## WHAT YOU SHOULD DO
Rewrite every line below as a JSON list of strings, one string per line, leaving out blank lines and the pictures.

## RECORDS SHOWN

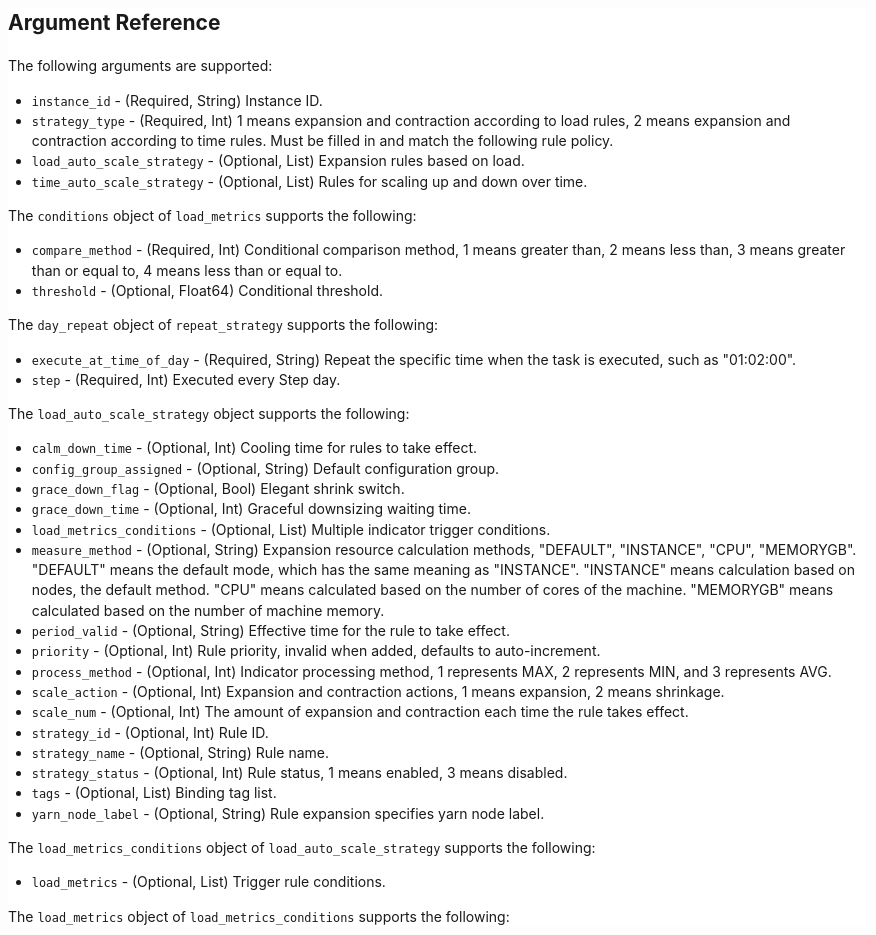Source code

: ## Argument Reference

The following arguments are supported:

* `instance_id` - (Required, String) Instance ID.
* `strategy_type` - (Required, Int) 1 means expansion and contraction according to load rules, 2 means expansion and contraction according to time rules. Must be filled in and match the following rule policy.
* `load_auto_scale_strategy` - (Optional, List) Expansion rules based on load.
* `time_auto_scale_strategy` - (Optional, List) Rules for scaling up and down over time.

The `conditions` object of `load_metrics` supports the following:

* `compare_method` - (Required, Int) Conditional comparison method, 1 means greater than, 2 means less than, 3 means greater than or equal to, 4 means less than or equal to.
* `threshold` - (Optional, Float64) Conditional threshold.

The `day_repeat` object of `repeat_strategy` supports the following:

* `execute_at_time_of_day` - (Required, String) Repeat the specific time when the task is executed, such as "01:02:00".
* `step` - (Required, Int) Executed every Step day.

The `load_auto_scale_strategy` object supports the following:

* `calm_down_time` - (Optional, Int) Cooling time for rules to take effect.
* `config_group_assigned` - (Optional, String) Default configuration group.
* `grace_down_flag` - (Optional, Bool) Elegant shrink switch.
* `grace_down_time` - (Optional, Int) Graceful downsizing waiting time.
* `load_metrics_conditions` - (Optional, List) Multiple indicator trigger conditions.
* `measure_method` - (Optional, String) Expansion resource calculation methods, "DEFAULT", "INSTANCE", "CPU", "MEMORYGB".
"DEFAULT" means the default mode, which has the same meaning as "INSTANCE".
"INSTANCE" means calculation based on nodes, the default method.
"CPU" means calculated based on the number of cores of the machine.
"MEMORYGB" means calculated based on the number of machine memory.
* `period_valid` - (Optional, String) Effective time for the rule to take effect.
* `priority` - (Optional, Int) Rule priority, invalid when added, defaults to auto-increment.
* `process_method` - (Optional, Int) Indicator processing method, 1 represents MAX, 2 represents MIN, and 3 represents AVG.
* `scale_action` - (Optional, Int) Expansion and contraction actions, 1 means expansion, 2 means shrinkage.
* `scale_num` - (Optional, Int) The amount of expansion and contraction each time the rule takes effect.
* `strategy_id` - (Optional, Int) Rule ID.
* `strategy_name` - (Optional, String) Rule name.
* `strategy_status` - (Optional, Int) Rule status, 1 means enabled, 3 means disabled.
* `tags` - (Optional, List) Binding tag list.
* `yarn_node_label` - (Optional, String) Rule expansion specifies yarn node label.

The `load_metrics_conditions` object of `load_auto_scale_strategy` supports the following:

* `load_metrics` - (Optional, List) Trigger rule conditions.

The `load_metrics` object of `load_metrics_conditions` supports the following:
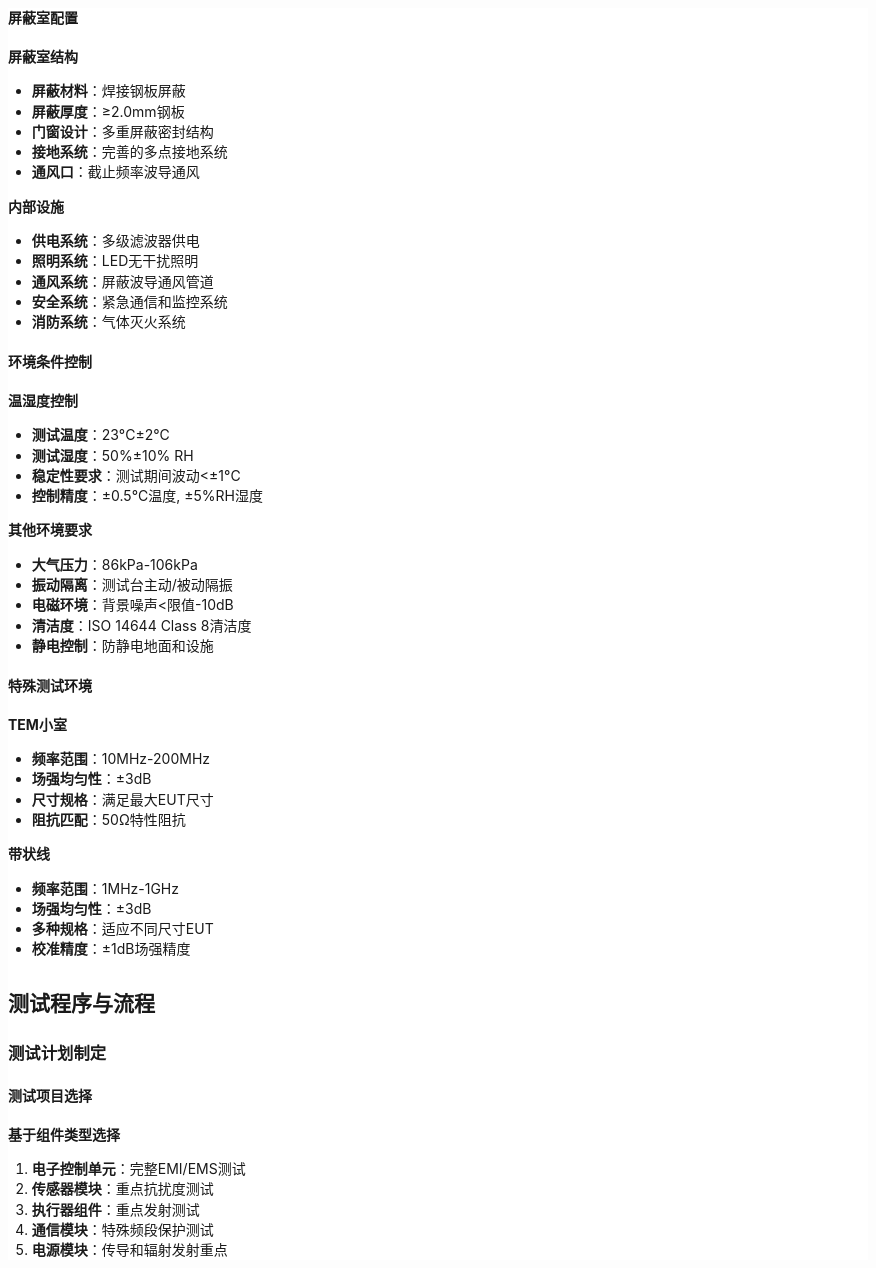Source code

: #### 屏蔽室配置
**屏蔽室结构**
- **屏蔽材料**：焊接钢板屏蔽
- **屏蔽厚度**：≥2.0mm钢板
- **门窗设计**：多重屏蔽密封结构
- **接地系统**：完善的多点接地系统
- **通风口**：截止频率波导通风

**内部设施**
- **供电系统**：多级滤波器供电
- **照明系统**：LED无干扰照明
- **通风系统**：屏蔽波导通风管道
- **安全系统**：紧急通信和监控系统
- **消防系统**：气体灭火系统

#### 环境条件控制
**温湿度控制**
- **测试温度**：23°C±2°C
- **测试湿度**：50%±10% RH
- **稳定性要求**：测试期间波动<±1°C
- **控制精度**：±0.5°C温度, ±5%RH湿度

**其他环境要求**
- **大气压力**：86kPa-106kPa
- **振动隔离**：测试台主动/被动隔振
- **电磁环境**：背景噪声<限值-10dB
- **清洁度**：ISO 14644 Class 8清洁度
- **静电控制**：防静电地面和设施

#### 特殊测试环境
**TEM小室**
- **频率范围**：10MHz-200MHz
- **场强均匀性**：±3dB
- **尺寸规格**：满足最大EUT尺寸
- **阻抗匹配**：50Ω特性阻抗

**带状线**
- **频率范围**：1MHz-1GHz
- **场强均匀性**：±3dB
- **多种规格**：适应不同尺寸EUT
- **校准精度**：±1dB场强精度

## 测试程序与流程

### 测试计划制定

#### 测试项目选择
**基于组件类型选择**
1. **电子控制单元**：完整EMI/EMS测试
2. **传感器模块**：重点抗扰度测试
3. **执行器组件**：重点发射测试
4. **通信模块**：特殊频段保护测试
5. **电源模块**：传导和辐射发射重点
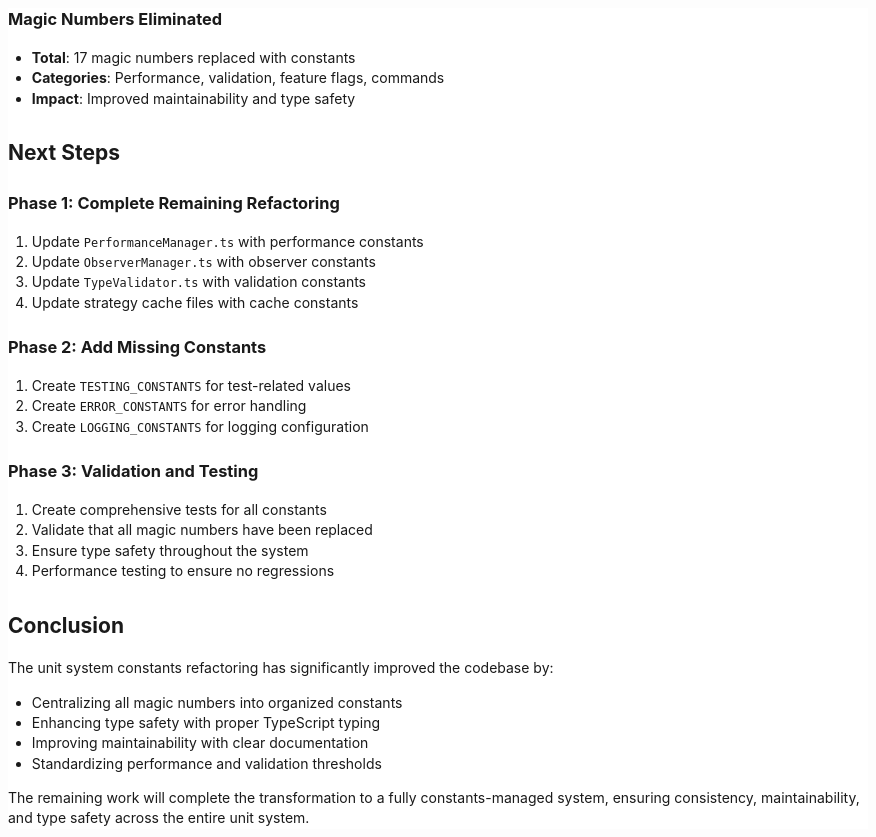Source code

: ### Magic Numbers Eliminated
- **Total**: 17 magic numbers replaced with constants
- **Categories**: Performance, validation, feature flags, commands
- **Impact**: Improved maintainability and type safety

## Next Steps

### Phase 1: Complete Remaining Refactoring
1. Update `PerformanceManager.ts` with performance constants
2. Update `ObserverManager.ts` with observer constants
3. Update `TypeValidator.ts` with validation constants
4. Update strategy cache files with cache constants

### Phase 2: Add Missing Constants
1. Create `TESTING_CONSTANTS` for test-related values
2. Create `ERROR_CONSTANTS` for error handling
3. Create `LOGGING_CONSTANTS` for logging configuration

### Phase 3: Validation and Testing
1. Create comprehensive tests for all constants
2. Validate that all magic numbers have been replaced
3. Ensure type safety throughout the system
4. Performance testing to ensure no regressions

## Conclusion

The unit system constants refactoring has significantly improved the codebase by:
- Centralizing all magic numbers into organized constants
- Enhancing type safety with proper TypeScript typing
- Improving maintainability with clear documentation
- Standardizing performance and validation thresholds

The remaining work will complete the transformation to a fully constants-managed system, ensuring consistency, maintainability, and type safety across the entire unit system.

## SOLUTION FOR THIS EXERCISE
[
  "Source code",
  ": ## Argument Reference",
  "The following arguments are supported:",
  "* `instance_id` - (Required, String) Instance ID.",
  "* `strategy_type` - (Required, Int) 1 means expansion and contraction according to load rules, 2 means expansion and contraction according to time rules. Must be filled in and match the following rule policy.",
  "* `load_auto_scale_strategy` - (Optional, List) Expansion rules based on load.",
  "* `time_auto_scale_strategy` - (Optional, List) Rules for scaling up and down over time.",
  "The `conditions` object of `load_metrics` supports the following:",
  "* `compare_method` - (Required, Int) Conditional comparison method, 1 means greater than, 2 means less than, 3 means greater than or equal to, 4 means less than or equal to.",
  "* `threshold` - (Optional, Float64) Conditional threshold.",
  "The `day_repeat` object of `repeat_strategy` supports the following:",
  "* `execute_at_time_of_day` - (Required, String) Repeat the specific time when the task is executed, such as \"01:02:00\".",
  "* `step` - (Required, Int) Executed every Step day.",
  "The `load_auto_scale_strategy` object supports the following:",
  "* `calm_down_time` - (Optional, Int) Cooling time for rules to take effect.",
  "* `config_group_assigned` - (Optional, String) Default configuration group.",
  "* `grace_down_flag` - (Optional, Bool) Elegant shrink switch.",
  "* `grace_down_time` - (Optional, Int) Graceful downsizing waiting time.",
  "* `load_metrics_conditions` - (Optional, List) Multiple indicator trigger conditions.",
  "* `measure_method` - (Optional, String) Expansion resource calculation methods, \"DEFAULT\", \"INSTANCE\", \"CPU\", \"MEMORYGB\".",
  "\"DEFAULT\" means the default mode, which has the same meaning as \"INSTANCE\".",
  "\"INSTANCE\" means calculation based on nodes, the default method.",
  "\"CPU\" means calculated based on the number of cores of the machine.",
  "\"MEMORYGB\" means calculated based on the number of machine memory.",
  "* `period_valid` - (Optional, String) Effective time for the rule to take effect.",
  "* `priority` - (Optional, Int) Rule priority, invalid when added, defaults to auto-increment.",
  "* `process_method` - (Optional, Int) Indicator processing method, 1 represents MAX, 2 represents MIN, and 3 represents AVG.",
  "* `scale_action` - (Optional, Int) Expansion and contraction actions, 1 means expansion, 2 means shrinkage.",
  "* `scale_num` - (Optional, Int) The amount of expansion and contraction each time the rule takes effect.",
  "* `strategy_id` - (Optional, Int) Rule ID.",
  "* `strategy_name` - (Optional, String) Rule name.",
  "* `strategy_status` - (Optional, Int) Rule status, 1 means enabled, 3 means disabled.",
  "* `tags` - (Optional, List) Binding tag list.",
  "* `yarn_node_label` - (Optional, String) Rule expansion specifies yarn node label.",
  "The `load_metrics_conditions` object of `load_auto_scale_strategy` supports the following:",
  "* `load_metrics` - (Optional, List) Trigger rule conditions.",
  "The `load_metrics` object of `load_metrics_conditions` supports the following:",
  "Source code",
  ": #### 屏蔽室配置",
  "**屏蔽室结构**",
  "- **屏蔽材料**：焊接钢板屏蔽",
  "- **屏蔽厚度**：≥2.0mm钢板",
  "- **门窗设计**：多重屏蔽密封结构",
  "- **接地系统**：完善的多点接地系统",
  "- **通风口**：截止频率波导通风",
  "**内部设施**",
  "- **供电系统**：多级滤波器供电",
  "- **照明系统**：LED无干扰照明",
  "- **通风系统**：屏蔽波导通风管道",
  "- **安全系统**：紧急通信和监控系统",
  "- **消防系统**：气体灭火系统",
  "#### 环境条件控制",
  "**温湿度控制**",
  "- **测试温度**：23°C±2°C",
  "- **测试湿度**：50%±10% RH",
  "- **稳定性要求**：测试期间波动<±1°C",
  "- **控制精度**：±0.5°C温度, ±5%RH湿度",
  "**其他环境要求**",
  "- **大气压力**：86kPa-106kPa",
  "- **振动隔离**：测试台主动/被动隔振",
  "- **电磁环境**：背景噪声<限值-10dB",
  "- **清洁度**：ISO 14644 Class 8清洁度",
  "- **静电控制**：防静电地面和设施",
  "#### 特殊测试环境",
  "**TEM小室**",
  "- **频率范围**：10MHz-200MHz",
  "- **场强均匀性**：±3dB",
  "- **尺寸规格**：满足最大EUT尺寸",
  "- **阻抗匹配**：50Ω特性阻抗",
  "**带状线**",
  "- **频率范围**：1MHz-1GHz",
  "- **场强均匀性**：±3dB",
  "- **多种规格**：适应不同尺寸EUT",
  "- **校准精度**：±1dB场强精度",
  "## 测试程序与流程",
  "### 测试计划制定",
  "#### 测试项目选择",
  "**基于组件类型选择**",
  "1. **电子控制单元**：完整EMI/EMS测试",
  "2. **传感器模块**：重点抗扰度测试",
  "3. **执行器组件**：重点发射测试",
  "4. **通信模块**：特殊频段保护测试",
  "5. **电源模块**：传导和辐射发射重点",
  "Source code",
  ": ### Magic Numbers Eliminated",
  "- **Total**: 17 magic numbers replaced with constants",
  "- **Categories**: Performance, validation, feature flags, commands",
  "- **Impact**: Improved maintainability and type safety",
  "## Next Steps",
  "### Phase 1: Complete Remaining Refactoring",
  "1. Update `PerformanceManager.ts` with performance constants",
  "2. Update `ObserverManager.ts` with observer constants",
  "3. Update `TypeValidator.ts` with validation constants",
  "4. Update strategy cache files with cache constants",
  "### Phase 2: Add Missing Constants",
  "1. Create `TESTING_CONSTANTS` for test-related values",
  "2. Create `ERROR_CONSTANTS` for error handling",
  "3. Create `LOGGING_CONSTANTS` for logging configuration",
  "### Phase 3: Validation and Testing",
  "1. Create comprehensive tests for all constants",
  "2. Validate that all magic numbers have been replaced",
  "3. Ensure type safety throughout the system",
  "4. Performance testing to ensure no regressions",
  "## Conclusion",
  "The unit system constants refactoring has significantly improved the codebase by:",
  "- Centralizing all magic numbers into organized constants",
  "- Enhancing type safety with proper TypeScript typing",
  "- Improving maintainability with clear documentation",
  "- Standardizing performance and validation thresholds",
  "The remaining work will complete the transformation to a fully constants-managed system, ensuring consistency, maintainability, and type safety across the entire unit system."
]